**WHAT YOU SHOULD DO:**
Copy each of the lines below word for word, keeping every character and their order unchanged.

******************************

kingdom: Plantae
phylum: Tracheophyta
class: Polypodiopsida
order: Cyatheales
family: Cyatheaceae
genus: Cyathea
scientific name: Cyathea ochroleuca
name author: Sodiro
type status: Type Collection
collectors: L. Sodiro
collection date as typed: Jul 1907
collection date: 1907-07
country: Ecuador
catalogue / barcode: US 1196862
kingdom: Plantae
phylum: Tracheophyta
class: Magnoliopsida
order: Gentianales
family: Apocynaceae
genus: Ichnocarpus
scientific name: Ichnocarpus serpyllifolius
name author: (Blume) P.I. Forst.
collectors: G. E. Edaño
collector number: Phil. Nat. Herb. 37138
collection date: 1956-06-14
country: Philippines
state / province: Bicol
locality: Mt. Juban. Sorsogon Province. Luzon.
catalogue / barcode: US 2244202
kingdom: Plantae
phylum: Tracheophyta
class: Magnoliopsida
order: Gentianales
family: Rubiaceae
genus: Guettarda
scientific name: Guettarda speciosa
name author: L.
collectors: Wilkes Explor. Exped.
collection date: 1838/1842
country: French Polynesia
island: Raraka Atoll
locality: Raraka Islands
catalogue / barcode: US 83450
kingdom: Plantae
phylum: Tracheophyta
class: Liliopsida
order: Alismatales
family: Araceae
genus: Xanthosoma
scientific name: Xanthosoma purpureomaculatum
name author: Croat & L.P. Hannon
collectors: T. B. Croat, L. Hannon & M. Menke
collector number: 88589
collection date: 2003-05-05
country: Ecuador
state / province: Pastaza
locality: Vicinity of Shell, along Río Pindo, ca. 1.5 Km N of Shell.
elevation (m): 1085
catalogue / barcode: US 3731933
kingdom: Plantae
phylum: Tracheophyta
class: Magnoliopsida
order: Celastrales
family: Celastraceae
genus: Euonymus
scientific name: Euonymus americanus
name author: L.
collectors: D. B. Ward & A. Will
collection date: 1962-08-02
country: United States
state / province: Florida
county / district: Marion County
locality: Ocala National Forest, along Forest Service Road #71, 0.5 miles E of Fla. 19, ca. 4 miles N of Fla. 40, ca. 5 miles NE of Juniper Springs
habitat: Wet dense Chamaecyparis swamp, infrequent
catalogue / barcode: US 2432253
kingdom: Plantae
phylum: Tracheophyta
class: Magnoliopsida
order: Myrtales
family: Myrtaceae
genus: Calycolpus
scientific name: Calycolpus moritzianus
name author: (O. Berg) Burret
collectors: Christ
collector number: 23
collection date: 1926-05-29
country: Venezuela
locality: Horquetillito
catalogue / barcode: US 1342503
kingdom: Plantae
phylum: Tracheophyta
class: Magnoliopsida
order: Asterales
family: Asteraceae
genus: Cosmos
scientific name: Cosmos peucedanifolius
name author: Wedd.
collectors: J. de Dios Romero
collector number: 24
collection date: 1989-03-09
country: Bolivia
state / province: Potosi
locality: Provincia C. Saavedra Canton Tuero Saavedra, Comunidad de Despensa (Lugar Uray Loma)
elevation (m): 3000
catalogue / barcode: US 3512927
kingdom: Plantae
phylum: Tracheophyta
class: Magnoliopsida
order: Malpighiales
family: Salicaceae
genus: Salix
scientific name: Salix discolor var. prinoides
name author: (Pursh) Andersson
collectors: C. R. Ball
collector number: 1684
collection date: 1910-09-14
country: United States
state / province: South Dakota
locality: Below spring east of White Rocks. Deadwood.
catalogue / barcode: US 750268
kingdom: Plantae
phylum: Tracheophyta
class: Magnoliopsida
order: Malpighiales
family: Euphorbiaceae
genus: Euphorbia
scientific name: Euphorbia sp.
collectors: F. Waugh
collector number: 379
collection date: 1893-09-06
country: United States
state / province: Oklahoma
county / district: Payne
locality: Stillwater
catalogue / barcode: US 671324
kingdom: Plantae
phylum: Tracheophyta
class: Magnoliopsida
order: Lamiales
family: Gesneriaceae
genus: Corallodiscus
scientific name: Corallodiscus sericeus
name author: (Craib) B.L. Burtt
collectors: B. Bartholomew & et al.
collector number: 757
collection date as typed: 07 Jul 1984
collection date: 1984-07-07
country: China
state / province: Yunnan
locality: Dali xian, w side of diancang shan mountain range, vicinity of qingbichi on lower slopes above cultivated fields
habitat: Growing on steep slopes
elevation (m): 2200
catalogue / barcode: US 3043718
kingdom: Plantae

******************************

**COMPLETED EXERCISE:**
kingdom: Plantae
phylum: Tracheophyta
class: Polypodiopsida
order: Cyatheales
family: Cyatheaceae
genus: Cyathea
scientific name: Cyathea ochroleuca
name author: Sodiro
type status: Type Collection
collectors: L. Sodiro
collection date as typed: Jul 1907
collection date: 1907-07
country: Ecuador
catalogue / barcode: US 1196862
kingdom: Plantae
phylum: Tracheophyta
class: Magnoliopsida
order: Gentianales
family: Apocynaceae
genus: Ichnocarpus
scientific name: Ichnocarpus serpyllifolius
name author: (Blume) P.I. Forst.
collectors: G. E. Edaño
collector number: Phil. Nat. Herb. 37138
collection date: 1956-06-14
country: Philippines
state / province: Bicol
locality: Mt. Juban. Sorsogon Province. Luzon.
catalogue / barcode: US 2244202
kingdom: Plantae
phylum: Tracheophyta
class: Magnoliopsida
order: Gentianales
family: Rubiaceae
genus: Guettarda
scientific name: Guettarda speciosa
name author: L.
collectors: Wilkes Explor. Exped.
collection date: 1838/1842
country: French Polynesia
island: Raraka Atoll
locality: Raraka Islands
catalogue / barcode: US 83450
kingdom: Plantae
phylum: Tracheophyta
class: Liliopsida
order: Alismatales
family: Araceae
genus: Xanthosoma
scientific name: Xanthosoma purpureomaculatum
name author: Croat & L.P. Hannon
collectors: T. B. Croat, L. Hannon & M. Menke
collector number: 88589
collection date: 2003-05-05
country: Ecuador
state / province: Pastaza
locality: Vicinity of Shell, along Río Pindo, ca. 1.5 Km N of Shell.
elevation (m): 1085
catalogue / barcode: US 3731933
kingdom: Plantae
phylum: Tracheophyta
class: Magnoliopsida
order: Celastrales
family: Celastraceae
genus: Euonymus
scientific name: Euonymus americanus
name author: L.
collectors: D. B. Ward & A. Will
collection date: 1962-08-02
country: United States
state / province: Florida
county / district: Marion County
locality: Ocala National Forest, along Forest Service Road #71, 0.5 miles E of Fla. 19, ca. 4 miles N of Fla. 40, ca. 5 miles NE of Juniper Springs
habitat: Wet dense Chamaecyparis swamp, infrequent
catalogue / barcode: US 2432253
kingdom: Plantae
phylum: Tracheophyta
class: Magnoliopsida
order: Myrtales
family: Myrtaceae
genus: Calycolpus
scientific name: Calycolpus moritzianus
name author: (O. Berg) Burret
collectors: Christ
collector number: 23
collection date: 1926-05-29
country: Venezuela
locality: Horquetillito
catalogue / barcode: US 1342503
kingdom: Plantae
phylum: Tracheophyta
class: Magnoliopsida
order: Asterales
family: Asteraceae
genus: Cosmos
scientific name: Cosmos peucedanifolius
name author: Wedd.
collectors: J. de Dios Romero
collector number: 24
collection date: 1989-03-09
country: Bolivia
state / province: Potosi
locality: Provincia C. Saavedra Canton Tuero Saavedra, Comunidad de Despensa (Lugar Uray Loma)
elevation (m): 3000
catalogue / barcode: US 3512927
kingdom: Plantae
phylum: Tracheophyta
class: Magnoliopsida
order: Malpighiales
family: Salicaceae
genus: Salix
scientific name: Salix discolor var. prinoides
name author: (Pursh) Andersson
collectors: C. R. Ball
collector number: 1684
collection date: 1910-09-14
country: United States
state / province: South Dakota
locality: Below spring east of White Rocks. Deadwood.
catalogue / barcode: US 750268
kingdom: Plantae
phylum: Tracheophyta
class: Magnoliopsida
order: Malpighiales
family: Euphorbiaceae
genus: Euphorbia
scientific name: Euphorbia sp.
collectors: F. Waugh
collector number: 379
collection date: 1893-09-06
country: United States
state / province: Oklahoma
county / district: Payne
locality: Stillwater
catalogue / barcode: US 671324
kingdom: Plantae
phylum: Tracheophyta
class: Magnoliopsida
order: Lamiales
family: Gesneriaceae
genus: Corallodiscus
scientific name: Corallodiscus sericeus
name author: (Craib) B.L. Burtt
collectors: B. Bartholomew & et al.
collector number: 757
collection date as typed: 07 Jul 1984
collection date: 1984-07-07
country: China
state / province: Yunnan
locality: Dali xian, w side of diancang shan mountain range, vicinity of qingbichi on lower slopes above cultivated fields
habitat: Growing on steep slopes
elevation (m): 2200
catalogue / barcode: US 3043718
kingdom: Plantae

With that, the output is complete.